Transcribed page contents:
=== Section Start ===
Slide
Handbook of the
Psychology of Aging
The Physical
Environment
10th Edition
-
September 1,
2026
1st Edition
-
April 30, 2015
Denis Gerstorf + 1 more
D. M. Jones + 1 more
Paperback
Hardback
=== Section End ===
Work request.
Render every line of the entries above as a JSON list of strings, one string per line, omitting any blank lines.

Answer to this task.
[
  "Slide",
  "Handbook of the",
  "Psychology of Aging",
  "The Physical",
  "Environment",
  "10th Edition",
  "-",
  "September 1,",
  "2026",
  "1st Edition",
  "-",
  "April 30, 2015",
  "Denis Gerstorf + 1 more",
  "D. M. Jones + 1 more",
  "Paperback",
  "Hardback"
]